自動発注機能により発注にかかる現場の手間を削減

 そのため、東邦薬品が開発・販売する薬局本部システム「ミザル」を導入した。発注管理画面の見やすさや管理のしやすさが、スタッフの業務効率改善につながると考えたためだ。大槻氏は、「管理画面のトップページに在庫率が表示され、深く調べなくても在庫のだぶつきが一目で分かる。ミザルの導入後は、購入量の波がある程度フラットになり、粗利率にも改善傾向が見られた」と語る。

 特徴的な機能として、日々の実処方に基づいた自動発注機能が挙げられる。従来は紙のカレンダーで薬剤発注のタイミングを管理・運用していたため、業務が大幅に効率化された。患者単位の前回処方をもとに、次回来局日の処方予定数量を予測する「長期処方薬自動発注機能」は、設定した長期処方日数に基づき、対象患者の次回来局日に処方される内服薬の調剤予定数量と発注時点の在庫数量を比較し、在庫が足りない場合に自動発注される。対象患者の来局予定日前には処方薬を揃えることが可能となる。

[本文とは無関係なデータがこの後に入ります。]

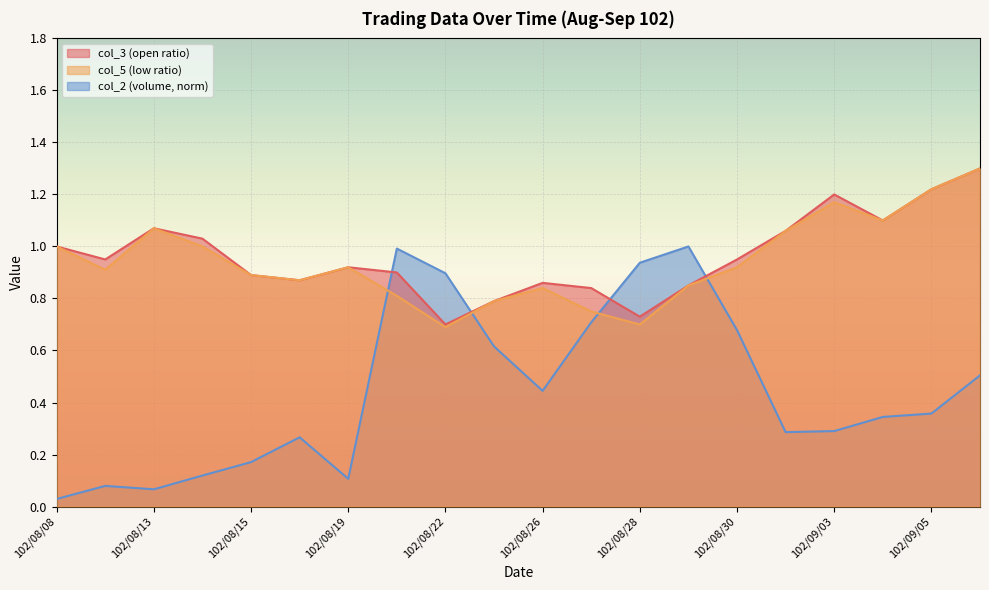

What is the label of the 4th point from the left?

102/08/14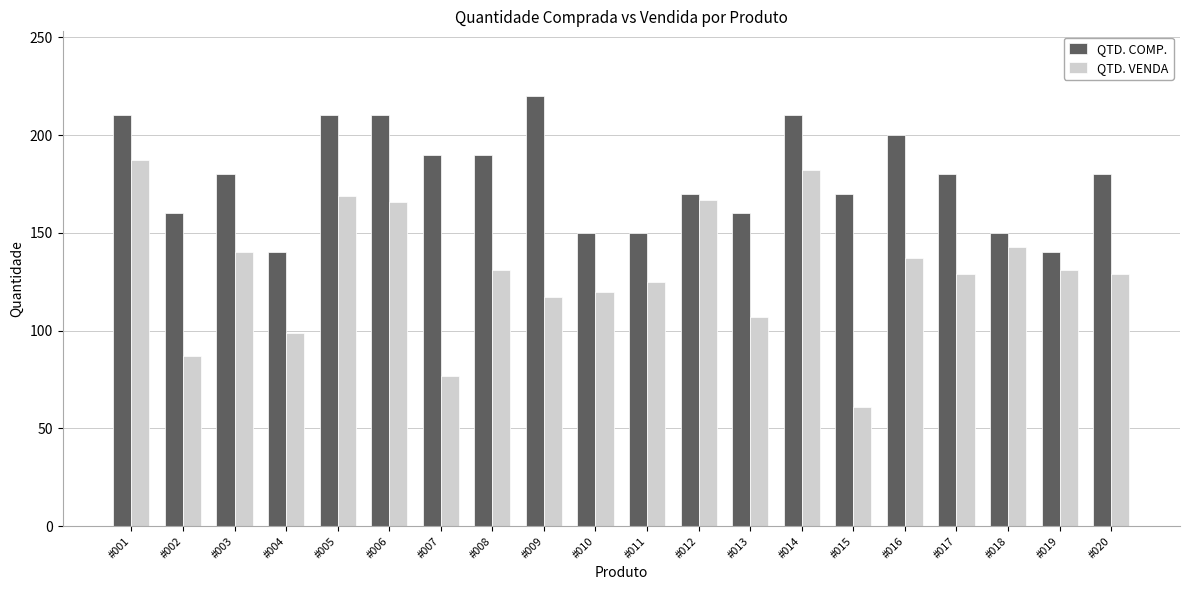

The QTD. COMP. series shows 150 at #018. True or false?

True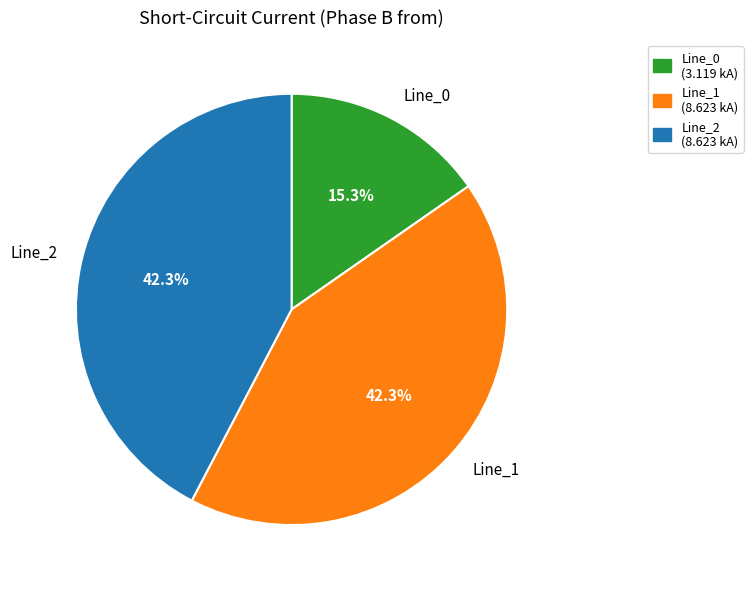

True or false: Line_0 accounts for 15% of the total.

True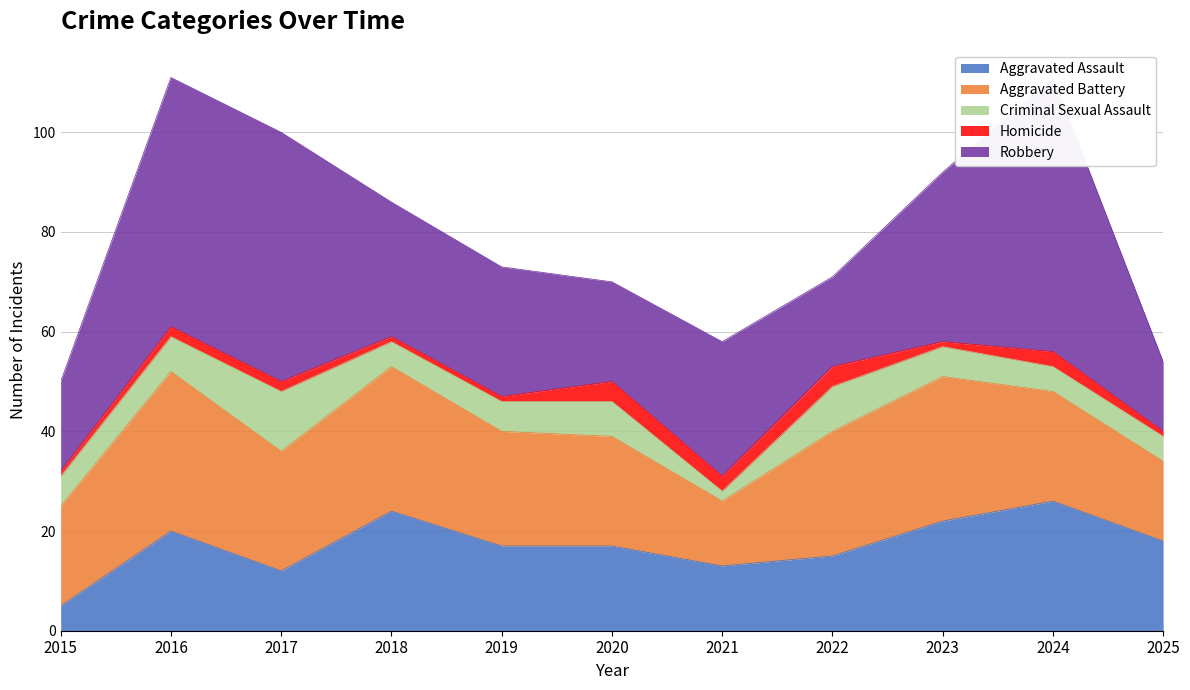

Reading left to right, list all the values displayed in this chart.

Aggravated Assault: 2015=5	2016=20	2017=12	2018=24	2019=17	2020=17	2021=13	2022=15	2023=22	2024=26	2025=18
Aggravated Battery: 2015=20	2016=32	2017=24	2018=29	2019=23	2020=22	2021=13	2022=25	2023=29	2024=22	2025=16
Criminal Sexual Assault: 2015=6	2016=7	2017=12	2018=5	2019=6	2020=7	2021=2	2022=9	2023=6	2024=5	2025=5
Homicide: 2015=1	2016=2	2017=2	2018=1	2019=1	2020=4	2021=3	2022=4	2023=1	2024=3	2025=1
Robbery: 2015=18	2016=50	2017=50	2018=27	2019=26	2020=20	2021=27	2022=18	2023=34	2024=55	2025=14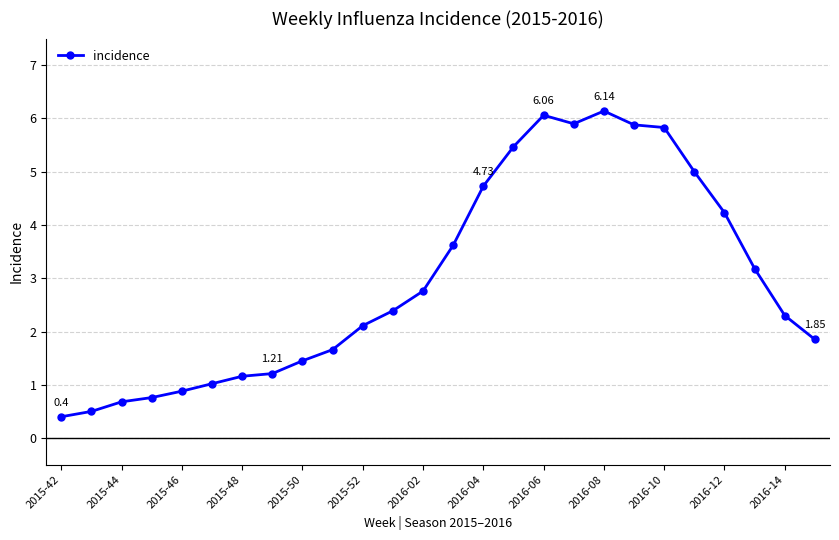

What is the smallest value displayed?

0.4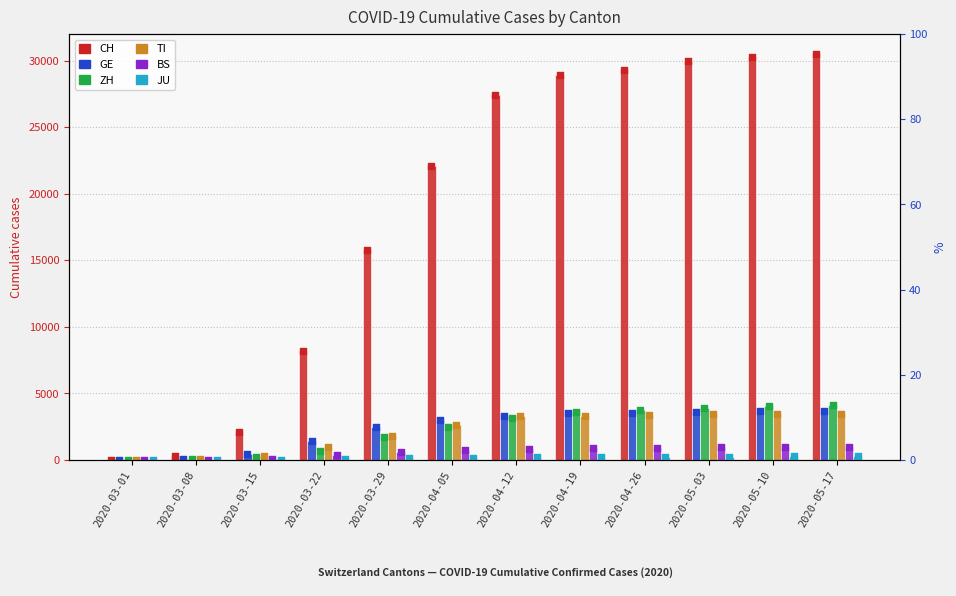

Which series has the largest total across all categories?

CH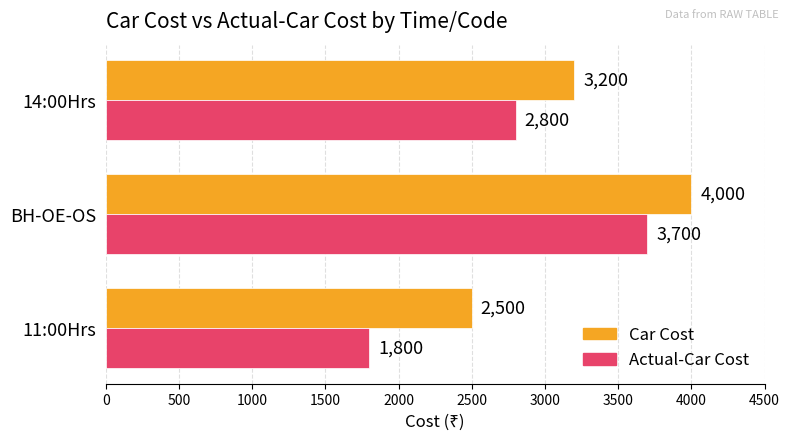

How many Actual-Car Cost values are between 1800 and 3700?

3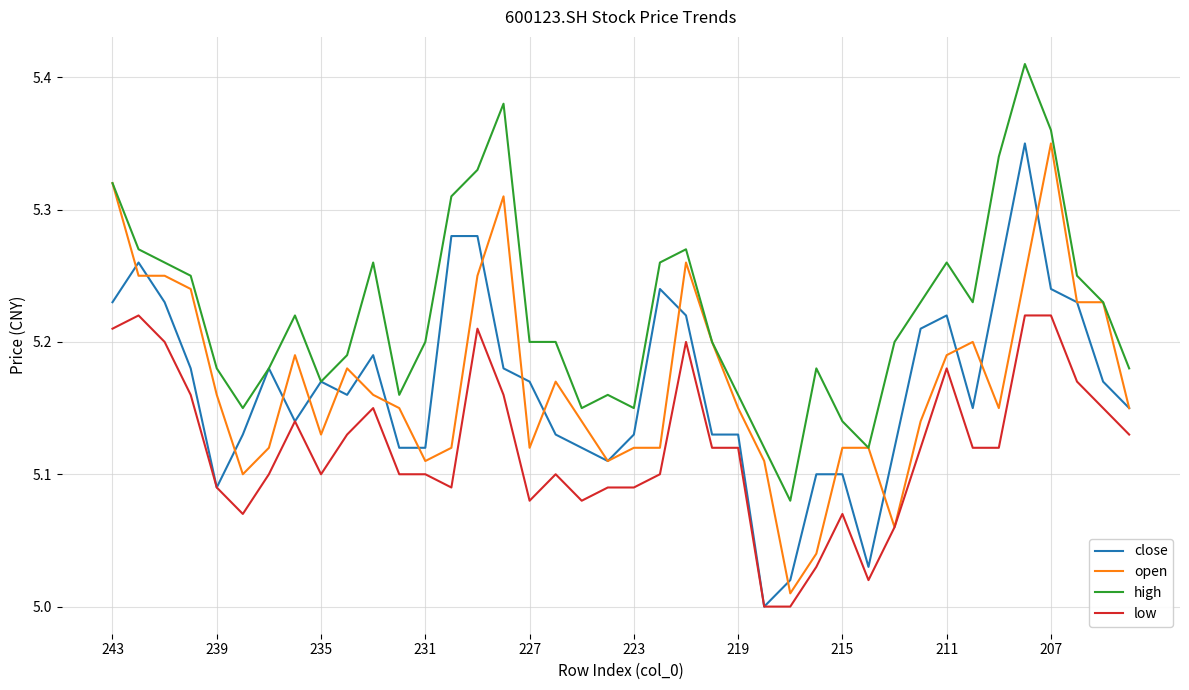

What are all the series names shown in the legend?

close, open, high, low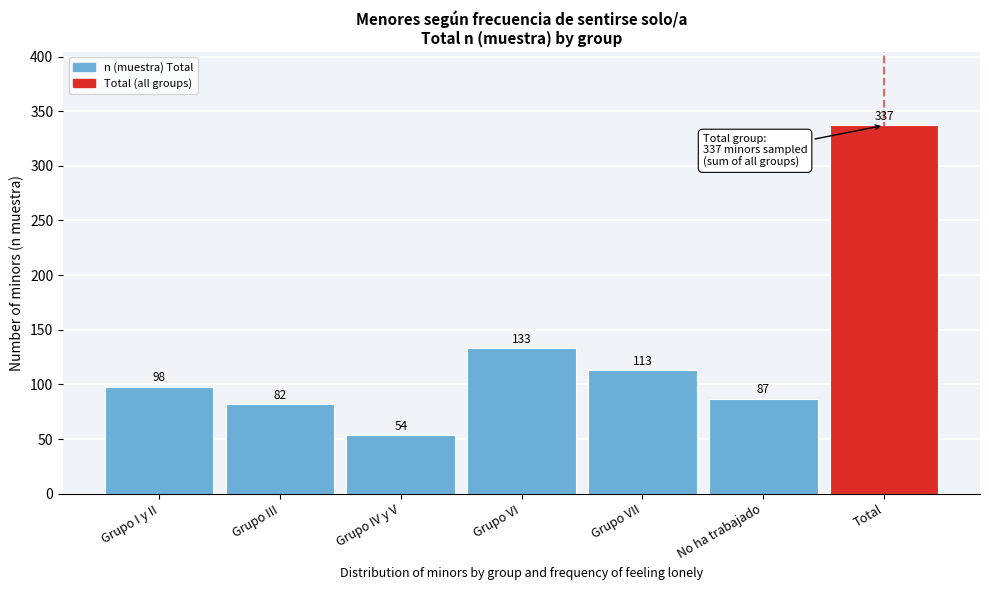

Reading left to right, what are all the values shown in this chart?

98	82	54	133	113	87	337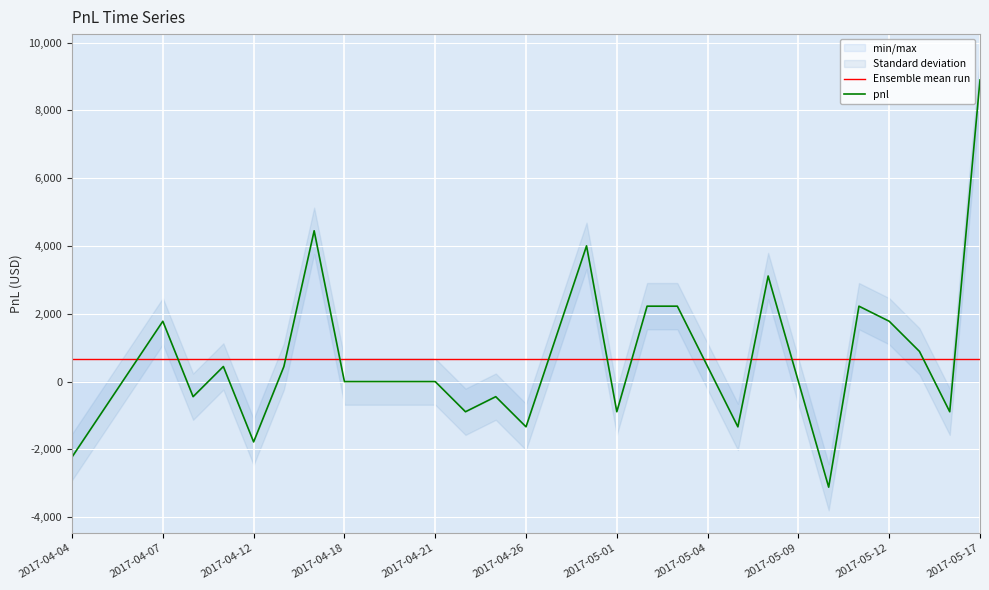

What is the sum of the values at 2017-05-05 and 2017-04-07?

445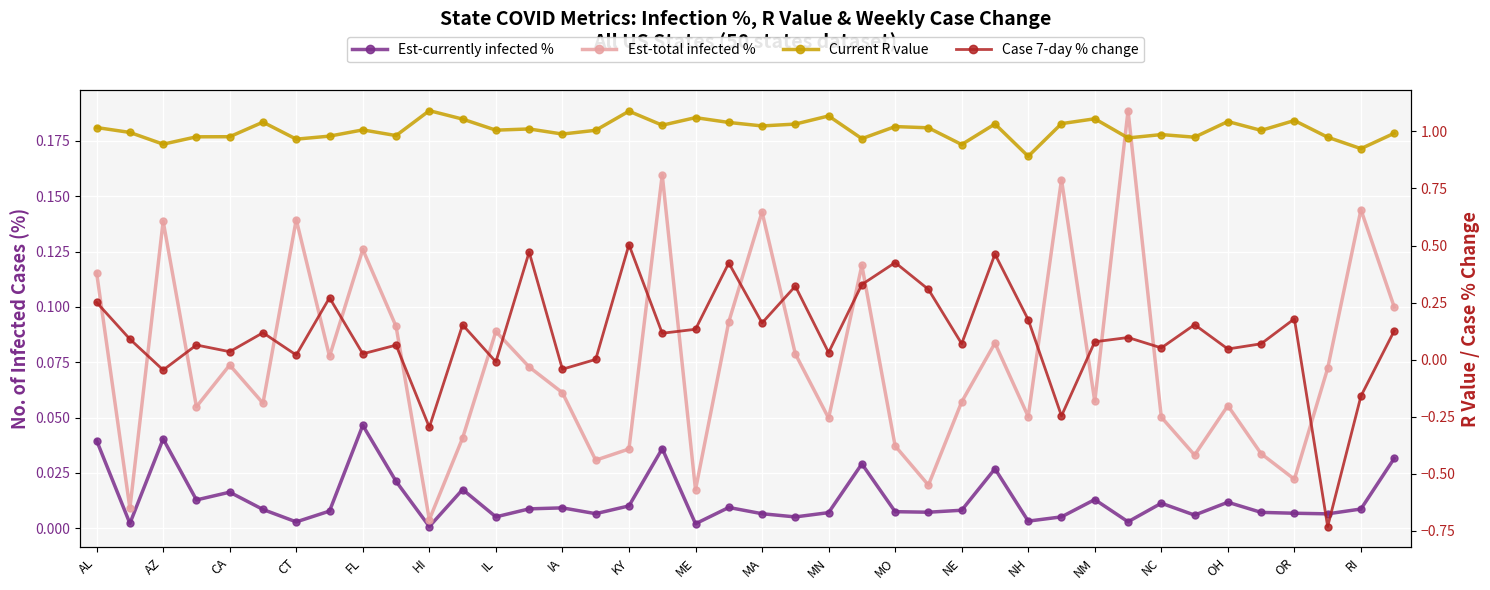

Reading left to right, what are all the values shown in this chart?

Est-currently infected %: 0.0	0.0	0.0	0.0	0.0	0.0	0.0	0.0	0.0	0.0	0.0	0.0	0.0	0.0	0.0	0.0	0.0	0.0	0.0	0.0	0.0	0.0	0.0	0.0	0.0	0.0	0.0	0.0	0.0	0.0	0.0	0.0	0.0	0.0	0.0	0.0	0.0	0.0	0.0	0.0
Est-total infected %: 0.1	0.0	0.1	0.1	0.1	0.1	0.1	0.1	0.1	0.1	0.0	0.0	0.1	0.1	0.1	0.0	0.0	0.2	0.0	0.1	0.1	0.1	0.0	0.1	0.0	0.0	0.1	0.1	0.1	0.2	0.1	0.2	0.1	0.0	0.1	0.0	0.0	0.1	0.1	0.1
Current R value: 1.0	1.0	0.9	1.0	1.0	1.0	1.0	1.0	1.0	1.0	1.1	1.1	1.0	1.0	1.0	1.0	1.1	1.0	1.1	1.0	1.0	1.0	1.1	1.0	1.0	1.0	0.9	1.0	0.9	1.0	1.1	1.0	1.0	1.0	1.0	1.0	1.0	1.0	0.9	1.0
Case 7-day % change: 0.3	0.1	-0.0	0.1	0.0	0.1	0.0	0.3	0.0	0.1	-0.3	0.2	-0.0	0.5	-0.0	0.0	0.5	0.1	0.1	0.4	0.2	0.3	0.0	0.3	0.4	0.3	0.1	0.5	0.2	-0.2	0.1	0.1	0.1	0.2	0.0	0.1	0.2	-0.7	-0.2	0.1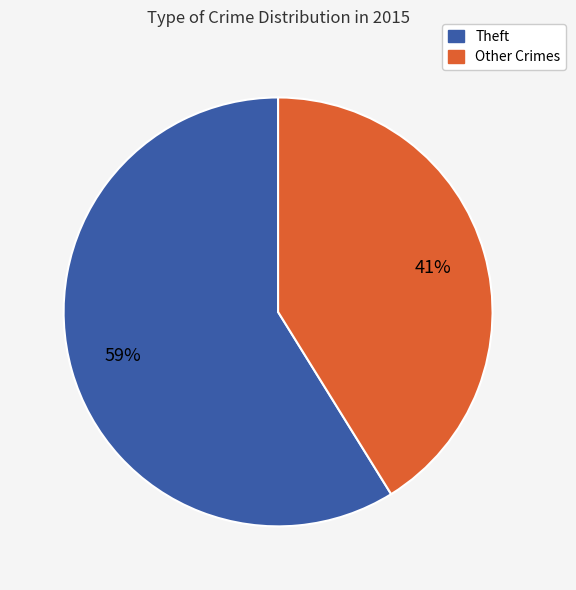

True or false: Theft accounts for 59% of the total.

True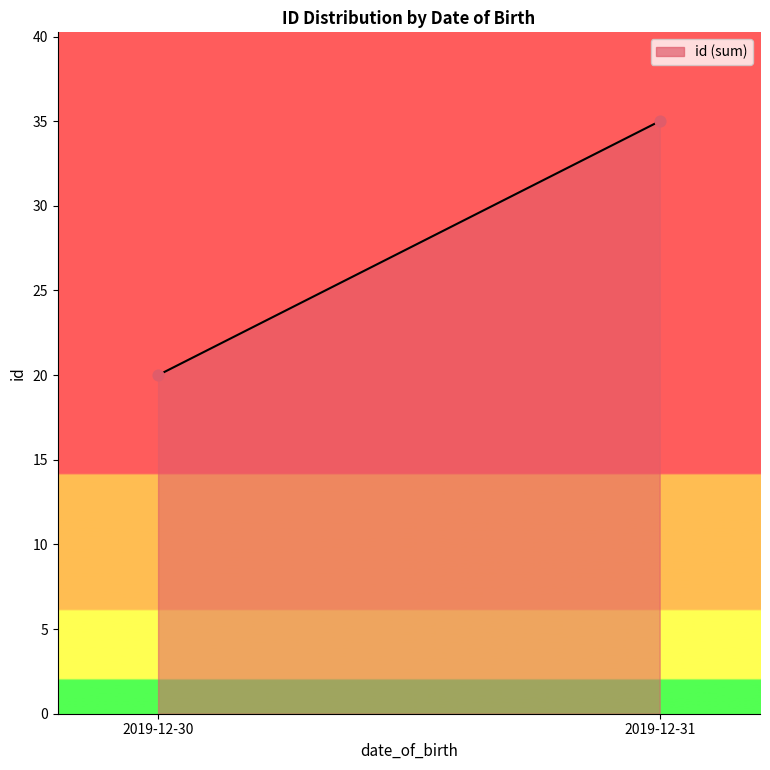

What is the range of Y values (max minus min)?

15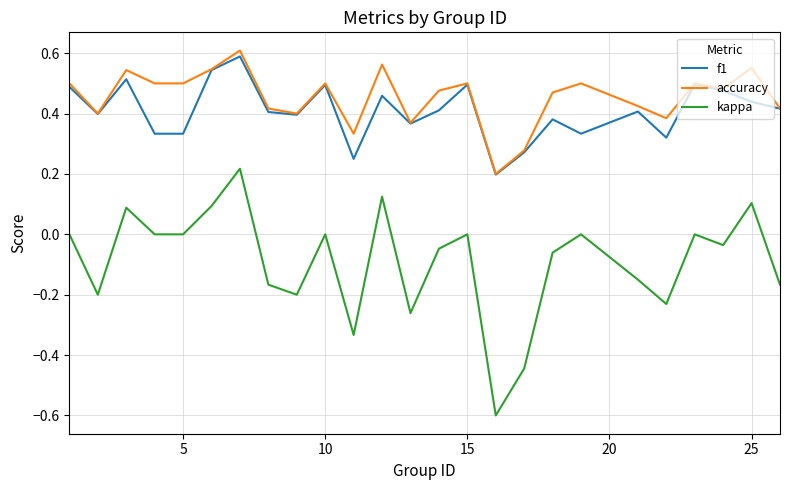

Which series has the largest range (max minus min)?

kappa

 北岡氏も、「最も改善したのは長期処方だ。内科患者では60日や90日など長期処方の人が多く来局するようになり、管理が難しくなっていた。従来は患者に薬剤を渡した後すぐに薬剤を大量購入していたが、ミザルの導入後は来局直前の購入に切り替えられるようになった」と強調する。

 経営者の視点では、薬剤の大量購入による過剰在庫の発生は避けたい。反面、現場では患者のために薬剤の不備を招きたくない。大槻氏は「この相反する2面性のコントロールが難しい。過剰な薬剤の購入を避けるための理屈がなければ薬剤師は納得してくれないが、ミザルが薬剤師の納得に向けた材料になる」とした。東松戸店ではまだ自動発注機能を使用していないが、湖北台店での実績を踏まえて使用を検討しているという。

疼痛への対応で存在感発揮

ミザル導入で対人業務により時間を充てられるようになった

ミザル導入で対人業務により時間を充てられるようになった

 ミザルは、発注にかかる薬剤師の手間が削減されることで、空いた時間を対人業務に充てることができることを特長の一つとしている。実際に、大槻氏と北岡氏共に「開局から現在に至るまで、患者の話を聞いて悩みの解決につなげるなど対人に注力しているため、可能な限り対物業務は簡単にしたかった。今回の導入で、より対人に注力できるようになった」と語る。

 湖北台店が所在する地域は、半世紀にわたって高齢者人口に大きな変動が見られない。そのため、大槻氏は「患者とのやり取りを大切にして地域・患者から選ばれる薬局となり、でき得る貢献をしていきたい。地域で高度な治療が必要な疼痛患者に対応できる薬局は多くないので、そこで存在感を発揮していきたい」とした上で、「そのためにも、薬剤師・スタッフの対人業務を効率化することや、ヒューマンエラーを削減して経営を効率化することが重要」と述べた。

 また、北岡氏も、「健康相談や顔出しだけでも良いので、周辺住民から親しみを持たれ、地域に根付いた薬局として認知されたい。処方箋が発行された際は、ゆいのはな薬局に行こうと、住民から選ばれるお気に入り薬局にしていければ」と話している。